One of the hallmarks of being a politician is the ability to convince yourself and others (meaning both other politicians and your constituents) that it makes perfect sense to believe two contradictory things at the same time. In the endlessly debated issue of “putting a price on carbon” we have a nearly perfect breeding ground for this opportunity.
Specifically, as the LA Times points out, Senators consider gasoline tax as part of climate bill:
Leading voices in the Senate are considering a new tax on gasoline as part of an effort to win Republican and oil industry support for the energy and climate bill now idling in Congress.
The tax, which according to early estimates would be in the range of 15 cents a gallon, was conceived with the input of several oil companies, including Shell, BP and ConocoPhillips, and is being championed by Republican Sen. Lindsey Graham of South Carolina.
It is shaping up as a critical but controversial piece in the efforts by Graham, Sen. Joe Lieberman (I-Conn.) and Sen. John Kerry (D-Mass.) to write a climate bill that moderate Republicans could support. Along those lines, the bill will also include an expansion of offshore oil drilling and major new incentives for nuclear power plant construction.
Environmental groups have long advocated gasoline taxes to reduce fossil fuel consumption; the oil industry has spent heavily in recent years to fight taxes, which it says would harm consumers.
In this case, though, several oil companies like the tax because it figures to cost them far less than other proposals to reduce greenhouse gas emissions, including provisions in the climate bill the House passed last year.
The Senate bill’s sponsors appear to want the revenue raised from the tax to fund a variety of programs that would lower industrial emissions, including helping manufacturers reduce energy use or boosting wind and solar power installations by electric utilities.
But the tax has encountered stiff behind-the-scenes resistance from some Democrats, who fear the political specter of increasing gasoline prices as the national average cost of gasoline is expected to crest $3 a gallon this summer.
Fifteen cents a gallon? Seriously? That’s not putting a price on carbon; if anything, it’s giving the oil business a gigantic shortcut around any meaningful price we put on carbon in other sectors. A person who drives 12,000 miles a year in a 25 MPG car would pay a whopping $1.38 more per week for gasoline. I doubt the average American consumer knows to within $1.38 how much money is in his/her pockets/purse/wallet at any given time. I sure couldn’t, and I’ve been accused of being pathologically thrifty by more people than I care to think about.

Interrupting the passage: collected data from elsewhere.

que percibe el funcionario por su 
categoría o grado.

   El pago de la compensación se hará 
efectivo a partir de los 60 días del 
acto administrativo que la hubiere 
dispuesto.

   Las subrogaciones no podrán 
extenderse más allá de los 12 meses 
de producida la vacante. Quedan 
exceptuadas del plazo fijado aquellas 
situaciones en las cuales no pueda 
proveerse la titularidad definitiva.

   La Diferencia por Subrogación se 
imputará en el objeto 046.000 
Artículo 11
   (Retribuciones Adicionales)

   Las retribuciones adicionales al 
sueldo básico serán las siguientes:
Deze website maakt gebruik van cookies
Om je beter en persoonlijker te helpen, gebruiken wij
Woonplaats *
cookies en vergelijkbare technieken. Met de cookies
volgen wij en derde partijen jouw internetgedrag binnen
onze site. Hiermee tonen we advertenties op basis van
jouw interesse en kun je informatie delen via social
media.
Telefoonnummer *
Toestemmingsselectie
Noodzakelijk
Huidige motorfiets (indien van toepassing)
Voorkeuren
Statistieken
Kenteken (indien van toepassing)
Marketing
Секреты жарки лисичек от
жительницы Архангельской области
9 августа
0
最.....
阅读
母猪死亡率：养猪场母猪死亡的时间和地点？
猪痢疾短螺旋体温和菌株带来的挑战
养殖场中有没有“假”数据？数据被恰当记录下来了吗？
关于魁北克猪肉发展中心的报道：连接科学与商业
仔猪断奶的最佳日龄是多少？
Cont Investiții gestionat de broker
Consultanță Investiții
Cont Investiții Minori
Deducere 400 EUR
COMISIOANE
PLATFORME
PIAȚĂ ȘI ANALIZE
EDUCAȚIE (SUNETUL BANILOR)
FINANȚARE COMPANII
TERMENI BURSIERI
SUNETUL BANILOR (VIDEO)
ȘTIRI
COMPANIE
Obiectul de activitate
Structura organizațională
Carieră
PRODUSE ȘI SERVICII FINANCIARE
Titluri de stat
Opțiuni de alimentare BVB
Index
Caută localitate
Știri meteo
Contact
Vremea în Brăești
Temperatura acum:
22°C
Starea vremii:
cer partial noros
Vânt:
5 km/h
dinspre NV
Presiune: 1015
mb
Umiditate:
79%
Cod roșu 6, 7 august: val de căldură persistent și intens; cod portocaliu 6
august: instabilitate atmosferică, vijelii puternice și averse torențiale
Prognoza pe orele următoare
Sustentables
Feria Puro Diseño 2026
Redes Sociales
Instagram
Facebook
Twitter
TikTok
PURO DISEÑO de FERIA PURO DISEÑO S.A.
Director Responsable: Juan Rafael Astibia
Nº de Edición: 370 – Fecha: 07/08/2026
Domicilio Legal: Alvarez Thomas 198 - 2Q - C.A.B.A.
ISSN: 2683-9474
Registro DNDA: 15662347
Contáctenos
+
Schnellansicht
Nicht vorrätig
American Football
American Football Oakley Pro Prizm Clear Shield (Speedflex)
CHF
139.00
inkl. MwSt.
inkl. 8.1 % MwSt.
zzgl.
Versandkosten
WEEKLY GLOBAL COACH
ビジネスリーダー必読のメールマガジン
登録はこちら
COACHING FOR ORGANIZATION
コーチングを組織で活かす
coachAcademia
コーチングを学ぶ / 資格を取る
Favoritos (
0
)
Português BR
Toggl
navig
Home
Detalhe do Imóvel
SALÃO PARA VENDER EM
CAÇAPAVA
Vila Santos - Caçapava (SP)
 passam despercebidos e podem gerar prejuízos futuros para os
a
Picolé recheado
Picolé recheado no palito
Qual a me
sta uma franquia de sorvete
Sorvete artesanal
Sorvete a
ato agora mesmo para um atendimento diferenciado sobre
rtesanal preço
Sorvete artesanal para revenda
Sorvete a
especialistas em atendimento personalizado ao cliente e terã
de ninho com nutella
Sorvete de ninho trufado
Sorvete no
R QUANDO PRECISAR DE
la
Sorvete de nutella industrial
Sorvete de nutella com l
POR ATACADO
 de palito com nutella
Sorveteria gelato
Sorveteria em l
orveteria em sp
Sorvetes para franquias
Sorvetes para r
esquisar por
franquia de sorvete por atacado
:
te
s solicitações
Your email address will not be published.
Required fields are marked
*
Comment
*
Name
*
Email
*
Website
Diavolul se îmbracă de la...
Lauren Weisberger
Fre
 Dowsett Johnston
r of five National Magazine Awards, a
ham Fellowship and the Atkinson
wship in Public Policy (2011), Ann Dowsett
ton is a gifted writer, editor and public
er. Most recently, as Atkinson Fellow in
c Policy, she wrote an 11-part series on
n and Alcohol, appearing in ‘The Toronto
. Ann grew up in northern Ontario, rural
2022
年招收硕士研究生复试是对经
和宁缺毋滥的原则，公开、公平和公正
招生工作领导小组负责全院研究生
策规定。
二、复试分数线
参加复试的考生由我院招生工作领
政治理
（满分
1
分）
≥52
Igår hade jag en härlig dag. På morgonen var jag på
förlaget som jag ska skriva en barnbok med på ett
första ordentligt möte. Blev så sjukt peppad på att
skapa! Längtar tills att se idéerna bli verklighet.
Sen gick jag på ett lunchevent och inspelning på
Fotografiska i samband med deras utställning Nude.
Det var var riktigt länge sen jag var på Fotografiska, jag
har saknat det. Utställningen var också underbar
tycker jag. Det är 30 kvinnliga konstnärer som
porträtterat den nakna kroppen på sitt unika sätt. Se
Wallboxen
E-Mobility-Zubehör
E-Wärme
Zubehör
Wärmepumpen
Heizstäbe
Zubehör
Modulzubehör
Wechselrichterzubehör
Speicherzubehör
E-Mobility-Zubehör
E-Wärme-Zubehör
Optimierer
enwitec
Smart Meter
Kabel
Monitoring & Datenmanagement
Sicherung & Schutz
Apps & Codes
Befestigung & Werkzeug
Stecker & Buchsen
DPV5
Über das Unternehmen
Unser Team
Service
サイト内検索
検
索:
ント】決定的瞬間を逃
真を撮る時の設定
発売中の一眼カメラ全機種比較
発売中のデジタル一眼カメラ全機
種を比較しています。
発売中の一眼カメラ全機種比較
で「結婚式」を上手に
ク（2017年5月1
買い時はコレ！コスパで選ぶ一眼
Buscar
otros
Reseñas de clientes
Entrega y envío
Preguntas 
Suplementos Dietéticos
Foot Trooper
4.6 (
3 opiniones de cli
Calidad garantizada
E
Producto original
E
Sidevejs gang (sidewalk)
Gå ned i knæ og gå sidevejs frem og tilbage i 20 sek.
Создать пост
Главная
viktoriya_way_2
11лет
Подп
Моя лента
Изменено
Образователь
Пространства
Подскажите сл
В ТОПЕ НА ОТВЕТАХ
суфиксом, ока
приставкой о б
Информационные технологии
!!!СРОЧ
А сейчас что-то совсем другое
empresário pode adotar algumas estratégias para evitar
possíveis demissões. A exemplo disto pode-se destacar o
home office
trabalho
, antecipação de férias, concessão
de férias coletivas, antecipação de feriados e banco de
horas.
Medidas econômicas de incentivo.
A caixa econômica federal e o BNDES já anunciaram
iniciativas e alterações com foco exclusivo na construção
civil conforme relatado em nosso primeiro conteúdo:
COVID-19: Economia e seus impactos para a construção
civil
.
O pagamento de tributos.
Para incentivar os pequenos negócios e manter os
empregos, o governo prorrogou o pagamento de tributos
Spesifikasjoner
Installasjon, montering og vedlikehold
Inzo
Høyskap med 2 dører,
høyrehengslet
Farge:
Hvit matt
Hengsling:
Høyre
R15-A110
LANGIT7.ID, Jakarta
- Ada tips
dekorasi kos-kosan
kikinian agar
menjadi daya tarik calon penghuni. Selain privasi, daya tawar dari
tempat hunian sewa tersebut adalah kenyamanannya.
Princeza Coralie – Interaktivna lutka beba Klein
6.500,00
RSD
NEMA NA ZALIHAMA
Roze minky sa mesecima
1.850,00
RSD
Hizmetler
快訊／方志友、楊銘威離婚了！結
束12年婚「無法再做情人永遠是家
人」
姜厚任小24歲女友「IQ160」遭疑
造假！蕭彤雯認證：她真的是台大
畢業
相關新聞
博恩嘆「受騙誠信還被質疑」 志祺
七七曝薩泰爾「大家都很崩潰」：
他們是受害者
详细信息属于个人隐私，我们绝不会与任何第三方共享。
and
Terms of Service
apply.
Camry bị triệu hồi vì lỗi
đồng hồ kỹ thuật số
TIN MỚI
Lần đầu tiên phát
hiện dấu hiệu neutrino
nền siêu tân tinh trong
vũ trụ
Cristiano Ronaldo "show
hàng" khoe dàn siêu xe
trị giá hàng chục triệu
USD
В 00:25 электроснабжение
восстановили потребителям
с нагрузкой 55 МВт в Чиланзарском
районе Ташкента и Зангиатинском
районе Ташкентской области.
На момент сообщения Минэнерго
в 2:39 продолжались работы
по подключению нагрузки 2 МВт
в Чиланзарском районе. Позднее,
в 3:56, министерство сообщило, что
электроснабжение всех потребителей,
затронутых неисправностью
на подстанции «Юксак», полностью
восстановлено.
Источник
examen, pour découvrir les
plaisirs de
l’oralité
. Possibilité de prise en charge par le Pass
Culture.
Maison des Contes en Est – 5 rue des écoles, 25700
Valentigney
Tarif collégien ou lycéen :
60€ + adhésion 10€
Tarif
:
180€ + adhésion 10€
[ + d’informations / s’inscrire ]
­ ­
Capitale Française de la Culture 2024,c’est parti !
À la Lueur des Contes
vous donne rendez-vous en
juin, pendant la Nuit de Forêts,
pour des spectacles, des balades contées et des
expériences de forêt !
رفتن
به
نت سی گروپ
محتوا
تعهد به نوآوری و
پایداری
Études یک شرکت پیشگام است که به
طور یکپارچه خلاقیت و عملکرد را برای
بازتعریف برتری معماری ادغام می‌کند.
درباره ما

The political difficulty here is that if you impose a price on carbon high enough to get the broad expanse of private, business, and institutional consumers to curtail their gasoline consumption significantly, then you’ve willingly sprinted into a mine field. The overwhelming majority of Americans know almost nothing about climate change or “global warming” except Al Gore believes in it, the animal lovers keep talking about polar bears, and Rush Limbaugh and everyone on Fox doesn’t believe in it. They’re at least two steps away from taking it seriously as an issue and a sufficiently urgent threat to the world their children will inherit and most of them will live to see. Therefore, they won’t change their consumption patterns unless given a large enough economic incentive to overcome their lack of understanding and inclinations. That incentive could be a carrot, like a gigantic tax break for those who buy PHEVs and EVs, or it can be a stick, like a painfully high gasoline tax. Fifteen cents per gallon, which is about $16.50/metric ton of CO2 emitted or 5% on a base of $3/gallon, isn’t nearly enough to move consumers to do anything except vote against any politician who supported it.
Is it any wonder why the oil companies suddenly like this idea? They see it as a way to shift all the pain of the plan to politicians while ensuring that they won’t be impacted even if it happens. It’s the economic equivalent of “let’s you and him have a fight”.
I certainly realize that there’s another side to this — the green projects that could be funded with that immense flow of money. So even if the gasoline tax produces virtually zero reduction in gasoline consumption it might still be a good idea, provided that the money is spent widely. If that $20 billion/year[1] is spent on projects that directly produce reductions in CO2 emissions, like expanding wind and utility-scale solar power (including grid upgrades) so we can retire coal plants quicker, then we could set a very useful mechanism in motion. But I don’t believe for a second that $20 billion/year would escape the clutches of pork-barrel-minded politicians who would want to give research grants to every company or university in their district. More research, if funded appropriately, would be a good thing, but the number one thing we need right now is to start using the proven technology we already have. Using that money to fund a steady roll out of existing technologies would mean real jobs and at least some real CO2 reductions quickly, likely within a year.
And lest I forget — how long would even a piddling 15 cents/gallon tax last over the course of several elections controlled by the borderline psychotic American electorate? Anyone care to hazard a guess?
The basic model of taxing carbon, with some sectors receiving preferential treatment, and then allowing that new stream of revenue to be handled according to politicians’ business as usual procedure, would be an enormous wasted opportunity.
[1] In 2008, just the gasoline portion of our vehicle fuel consumption (e.g. not including diesel fuel), the revenues from 15 cents/gallon would amount to over $56 million/day, or over $20 billion/year.